■ **ASSIGNED TASK**:
Retype the lines starting with the line that contains "Hello! I'm Victor." and going on through the line that contains "I wrote the". Copy them exactly as they appear.

■ **RECORDS PROVIDED**:
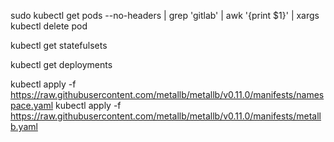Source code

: sudo kubectl get pods --no-headers | grep 'gitlab' | awk '{print $1}' | xargs kubectl delete pod

kubectl get statefulsets

kubectl get deployments

kubectl apply -f https://raw.githubusercontent.com/metallb/metallb/v0.11.0/manifests/namespace.yaml
kubectl apply -f https://raw.githubusercontent.com/metallb/metallb/v0.11.0/manifests/metallb.yaml

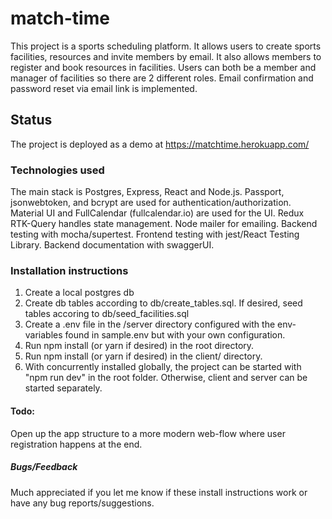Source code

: # match-time

This project is a sports scheduling platform. It allows users to create sports facilities, resources and invite members by email.
It also allows members to register and book resources in facilities. Users can both be a member and manager of facilities so there are 2 different roles.
Email confirmation and password reset via email link is implemented.

## Status
The project is deployed as a demo at https://matchtime.herokuapp.com/

### Technologies used
The main stack is Postgres, Express, React and Node.js. Passport, jsonwebtoken, and bcrypt are used for authentication/authorization.
Material UI and FullCalendar (fullcalendar.io) are used for the UI. Redux RTK-Query handles state management. Node mailer for emailing.
Backend testing with mocha/supertest. Frontend testing with jest/React Testing Library. Backend documentation with swaggerUI.

### Installation instructions
1. Create a local postgres db
2. Create db tables according to db/create_tables.sql. If desired, seed tables accoring to db/seed_facilities.sql
3. Create a .env file in the /server directory configured with the env-variables found in sample.env but with your own configuration.
4. Run npm install (or yarn if desired) in the root directory.
5. Run npm install (or yarn if desired) in the client/ directory.
6. With concurrently installed globally, the project can be started with "npm run dev" in the root folder.
Otherwise, client and server can be started separately.

#### Todo:
Open up the app structure to a more modern web-flow where user registration happens at the end.

##### Bugs/Feedback
Much appreciated if you let me know if these install instructions work or have any bug reports/suggestions.
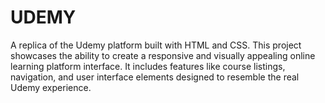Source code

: # UDEMY
A replica of the Udemy platform built with HTML and CSS. This project showcases the ability to create a responsive and visually appealing online learning platform interface. It includes features like course listings, navigation, and user interface elements designed to resemble the real Udemy experience.
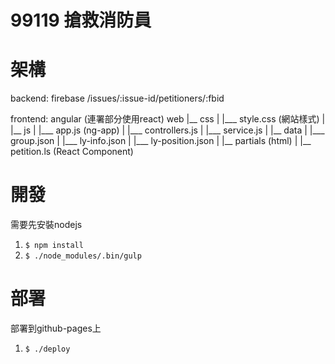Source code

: 99119 搶救消防員
==============

架構
==============
backend: firebase
/issues/:issue-id/petitioners/:fbid

frontend: angular (連署部分使用react)
web
|__ css
|   |___ style.css      (網站樣式)
|
|__ js
|   |___ app.js         (ng-app)
|   |___ controllers.js
|   |___ service.js
|
|__ data
|   |___ group.json
|   |___ ly-info.json
|   |___ ly-position.json
|
|__ partials            (html)
|
|__ petition.ls         (React Component)

開發
==============
需要先安裝nodejs

1. `$ npm install`
2. `$ ./node_modules/.bin/gulp`

部署
==============
部署到github-pages上

1. `$ ./deploy`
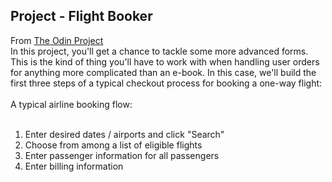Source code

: ## Project - Flight Booker
From [The Odin Project](http://www.theodinproject.com/ruby-on-rails/building-advanced-forms?ref=lnav)
<br>
In this project, you'll get a chance to tackle some more advanced forms. This is the kind of thing
you'll have to work with when handling user orders for anything more complicated than an e-book.
In this case, we'll build the first three steps of a typical checkout process for booking a one-way flight:
<br><br>
A typical airline booking flow:
<br><br>
1. Enter desired dates / airports and click "Search"
2. Choose from among a list of eligible flights
3. Enter passenger information for all passengers
4. Enter billing information
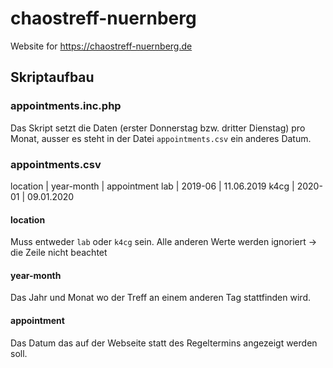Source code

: # chaostreff-nuernberg

Website for https://chaostreff-nuernberg.de


## Skriptaufbau

### appointments.inc.php

Das Skript setzt die Daten (erster Donnerstag bzw. dritter Dienstag) pro Monat, ausser es steht in der Datei `appointments.csv` ein anderes Datum.

### appointments.csv

location | year-month | appointment
lab | 2019-06 | 11.06.2019
k4cg | 2020-01 | 09.01.2020

#### location

Muss entweder `lab` oder `k4cg` sein. Alle anderen Werte werden ignoriert -> die Zeile nicht beachtet

#### year-month

Das Jahr und Monat wo der Treff an einem anderen Tag stattfinden wird.

#### appointment

Das Datum das auf der Webseite statt des Regeltermins angezeigt werden soll.
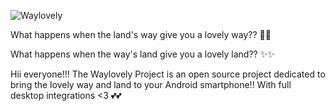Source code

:![Waylovely](https://user-images.githubusercontent.com/66000635/193557047-993b33ed-58cd-4d6a-a8e2-890cde6bcf4a.png)

What happens when the land's way give you a lovely way?? 💖💖

What happens when the way's land give you a lovely land?? ✨✨

Hii everyone!!! The Waylovely Project is an open source project dedicated to bring the lovely way and land to your Android smartphone!! With full desktop integrations <3 💕💕

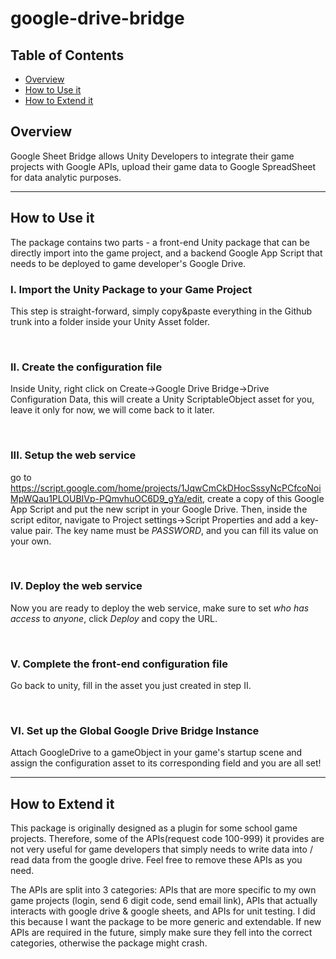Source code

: # google-drive-bridge
## Table of Contents
  * [Overview](#Overview)
  * [How to Use it](#How-to-Use-it)
  * [How to Extend it](#How-to-Extend-it)
 
## Overview
Google Sheet Bridge allows Unity Developers to integrate their game projects with Google 
APIs, upload their game data to Google SpreadSheet for data analytic purposes.
***

## How to Use it
The package contains two parts - a front-end Unity package that can be directly import into the game project, and a backend Google App Script that needs to be deployed to game developer's Google Drive.

### I. Import the Unity Package to your Game Project
This step is straight-forward, simply copy&paste everything in the Github trunk into a folder inside your Unity Asset folder.

<br />

### II. Create the configuration file
Inside Unity, right click on Create->Google Drive Bridge->Drive Configuration Data, this will create a Unity ScriptableObject asset for you, leave it only for now, we will come back to it later.

<br />

### III. Setup the web service
go to https://script.google.com/home/projects/1JqwCmCkDHocSssyNcPCfcoNoiMpWQau1PLOUBIVp-PQmvhuOC6D9_gYa/edit, create a copy of this Google App Script and put the new script in your Google Drive. Then, inside the script editor, navigate to Project settings->Script Properties and add a key-value pair. The key name must be *PASSWORD*, and you can fill its value on your own.  

<br />

### IV. Deploy the web service
Now you are ready to deploy the web service, make sure to set *who has access* to *anyone*, click *Deploy* and copy the URL.

<br />

### V. Complete the front-end configuration file
Go back to unity, fill in the asset you just created in step II.

<br />

### VI. Set up the Global Google Drive Bridge Instance
Attach GoogleDrive to a gameObject in your game's startup scene and assign the configuration asset to its corresponding field and you are all set!

***
## How to Extend it
This package is originally designed as a plugin for some school game projects. Therefore, some of the APIs(request code 100-999) it provides are not very useful for game developers that simply needs to write data into / read data from the google drive. Feel free to remove these APIs as you need. 
<br />

The APIs are split into 3 categories: APIs that are more specific to my own game projects (login, send 6 digit code, send email link), APIs that actually interacts with google drive & google sheets, and APIs for unit testing. I did this because I want the package to be more generic and extendable. If new APIs are required in the future, simply make sure they fell into the correct categories, otherwise the package might crash.
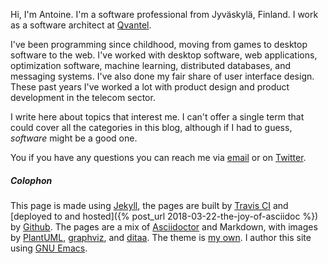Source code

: Hi, I'm Antoine. I'm a software professional from Jyväskylä, Finland. I work as a software
architect at [Qvantel](http://www.qvantel.com).

I've been programming since childhood, moving from games to desktop software to
the web. I've worked with desktop software, web applications, optimization
software, machine learning, distributed databases, and messaging systems. I've
also done my fair share of user interface design. These past years I've worked a
lot with product design and product development in the telecom sector. 

I write here about topics that interest me. I can't offer a single term that
could cover all the categories in this blog, although if I had to guess,
*software* might be a good one.

You if you have any questions you can reach me via [email](mailto:ane@iki.fi) or
on [Twitter](https://twitter.com/anewtf).

##### Colophon

This page is made using [Jekyll](https://jekyllrb.com/), the pages are built by
[Travis CI](https://travis-ci.org/) and [deployed to and hosted]({% post_url
2018-03-22-the-joy-of-asciidoc %}) by [Github](http://github.com). The pages are
a mix of [Asciidoctor](https://asciidoctor.org/) and Markdown, with images by
[PlantUML](http://plantuml.com/), [graphviz](https://www.graphviz.org/), and
[ditaa](http://ditaa.sourceforge.net/). The theme is [my
own](https://github.com/ane/ane.github.io/). I author this site using [GNU Emacs](https://www.gnu.org/software/emacs/).
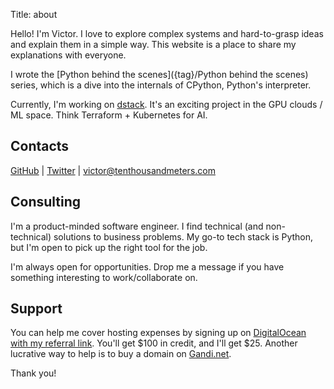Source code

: Title: about

<div class="badge-base LI-profile-badge linkedin-card" data-locale="ru_RU" data-size="medium" data-theme="light" data-type="VERTICAL" data-vanity="victor-skvortsov-a4a429137" data-version="v1"><a class="badge-base__link LI-simple-link" href="https://ru.linkedin.com/in/victor-skvortsov-a4a429137?trk=profile-badge"></a></div>

Hello! I'm Victor. I love to explore complex systems and hard-to-grasp ideas and explain them in a simple way. This website is a place to share my explanations with everyone.

I wrote the [Python behind the scenes]({tag}/Python behind the scenes) series, which is a dive into the internals of CPython, Python's interpreter.

Currently, I'm working on [dstack](https://github.com/dstackai/dstack).
It's an exciting project in the GPU clouds / ML space. Think Terraform + Kubernetes for AI.

## Contacts

[GitHub](https://github.com/r4victor) | [Twitter](https://x.com/_r4victor) | victor@tenthousandmeters.com

## Consulting

I'm a product-minded software engineer. I find technical (and non-technical) solutions to business problems. My go-to tech stack is Python, but I'm open to pick up the right tool for the job.

I'm always open for opportunities. Drop me a message if you have something interesting to work/collaborate on.

## Support

You can help me cover hosting expenses by signing up on [DigitalOcean with my referral link](https://m.do.co/c/fb3a14e82e13). You'll get $100 in credit, and I'll get $25. Another lucrative way to help is to buy a domain on [Gandi.net](https://gandi.link/f/ccc431ff).

Thank you!
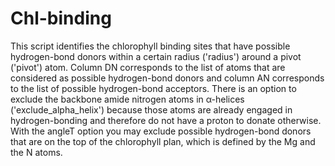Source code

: # Chl-binding
This script identifies the chlorophyll binding sites that have possible hydrogen-bond donors within a certain radius ('radius') around a pivot ('pivot') atom. Column DN corresponds to the list of atoms that are considered as possible hydrogen-bond donors and column AN corresponds to the list of possible hydrogen-bond acceptors. There is an option to exclude the backbone amide nitrogen atoms in α-helices ('exclude_alpha_helix') because those atoms are already engaged in hydrogen-bonding and therefore do not have a proton to donate otherwise. With the angleT option you may exclude possible hydrogen-bond donors that are on the top of the chlorophyll plan, which is defined by the Mg and the N atoms. 
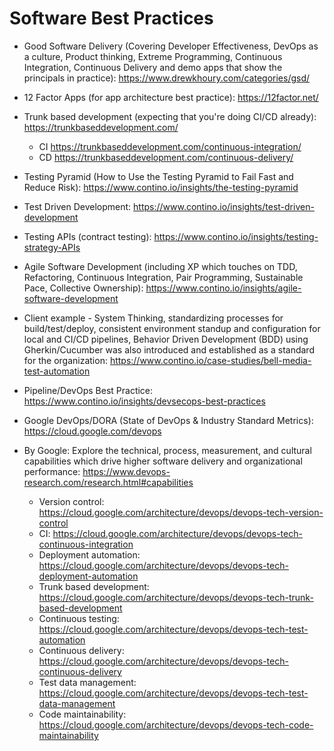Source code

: # Software Best Practices

- Good Software Delivery (Covering Developer Effectiveness, DevOps as a culture, Product thinking, Extreme Programming, Continuous Integration, Continuous Delivery and demo apps that show the principals in practice): https://www.drewkhoury.com/categories/gsd/

- 12 Factor Apps (for app architecture best practice): https://12factor.net/

- Trunk based development (expecting that you're doing CI/CD already): https://trunkbaseddevelopment.com/
  - CI https://trunkbaseddevelopment.com/continuous-integration/
  - CD https://trunkbaseddevelopment.com/continuous-delivery/

- Testing Pyramid (How to Use the Testing Pyramid to Fail Fast and Reduce Risk): https://www.contino.io/insights/the-testing-pyramid

- Test Driven Development: https://www.contino.io/insights/test-driven-development

- Testing APIs (contract testing): https://www.contino.io/insights/testing-strategy-APIs

- Agile Software Development (including XP which touches on TDD, Refactoring, Continuous Integration, Pair Programming, Sustainable Pace, Collective Ownership): https://www.contino.io/insights/agile-software-development

- Client example - System Thinking, standardizing processes for build/test/deploy, consistent environment standup and configuration for local and CI/CD pipelines, Behavior Driven Development (BDD) using Gherkin/Cucumber was also introduced and established as a standard for the organization: https://www.contino.io/case-studies/bell-media-test-automation

- Pipeline/DevOps Best Practice: https://www.contino.io/insights/devsecops-best-practices

- Google DevOps/DORA (State of DevOps & Industry Standard Metrics): https://cloud.google.com/devops

- By Google: Explore the technical, process, measurement, and cultural capabilities which drive higher software delivery and organizational performance: https://www.devops-research.com/research.html#capabilities
  - Version control: https://cloud.google.com/architecture/devops/devops-tech-version-control
  - CI: https://cloud.google.com/architecture/devops/devops-tech-continuous-integration
  - Deployment automation: https://cloud.google.com/architecture/devops/devops-tech-deployment-automation
  - Trunk based development: https://cloud.google.com/architecture/devops/devops-tech-trunk-based-development
  - Continuous testing: https://cloud.google.com/architecture/devops/devops-tech-test-automation
  - Continuous delivery: https://cloud.google.com/architecture/devops/devops-tech-continuous-delivery
  - Test data management: https://cloud.google.com/architecture/devops/devops-tech-test-data-management
  - Code maintainability: https://cloud.google.com/architecture/devops/devops-tech-code-maintainability
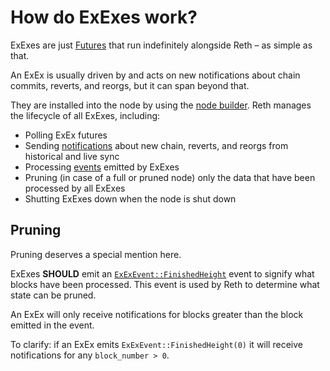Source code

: # How do ExExes work?

ExExes are just [Futures](https://doc.rust-lang.org/std/future/trait.Future.html) that run indefinitely alongside Reth
– as simple as that.

An ExEx is usually driven by and acts on new notifications about chain commits, reverts, and reorgs, but it can span beyond that.

They are installed into the node by using the [node builder](https://reth.rs/docs/reth/builder/struct.NodeBuilder.html).
Reth manages the lifecycle of all ExExes, including:
- Polling ExEx futures
- Sending [notifications](https://reth.rs/docs/reth_exex/enum.ExExNotification.html) about new chain, reverts,
  and reorgs from historical and live sync
- Processing [events](https://reth.rs/docs/reth_exex/enum.ExExEvent.html) emitted by ExExes
- Pruning (in case of a full or pruned node) only the data that have been processed by all ExExes
- Shutting ExExes down when the node is shut down

## Pruning

Pruning deserves a special mention here.

ExExes **SHOULD** emit an [`ExExEvent::FinishedHeight`](https://reth.rs/docs/reth_exex/enum.ExExEvent.html#variant.FinishedHeight)
event to signify what blocks have been processed. This event is used by Reth to determine what state can be pruned.

An ExEx will only receive notifications for blocks greater than the block emitted in the event.

To clarify: if an ExEx emits `ExExEvent::FinishedHeight(0)` it will receive notifications for any `block_number > 0`.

■ **ANSWER**:
Hello! I'm Victor. I love to explore complex systems and hard-to-grasp ideas and explain them in a simple way. This website is a place to share my explanations with everyone.

I wrote the [Python behind the scenes]({tag}/Python behind the scenes) series, which is a dive into the internals of CPython, Python's interpreter.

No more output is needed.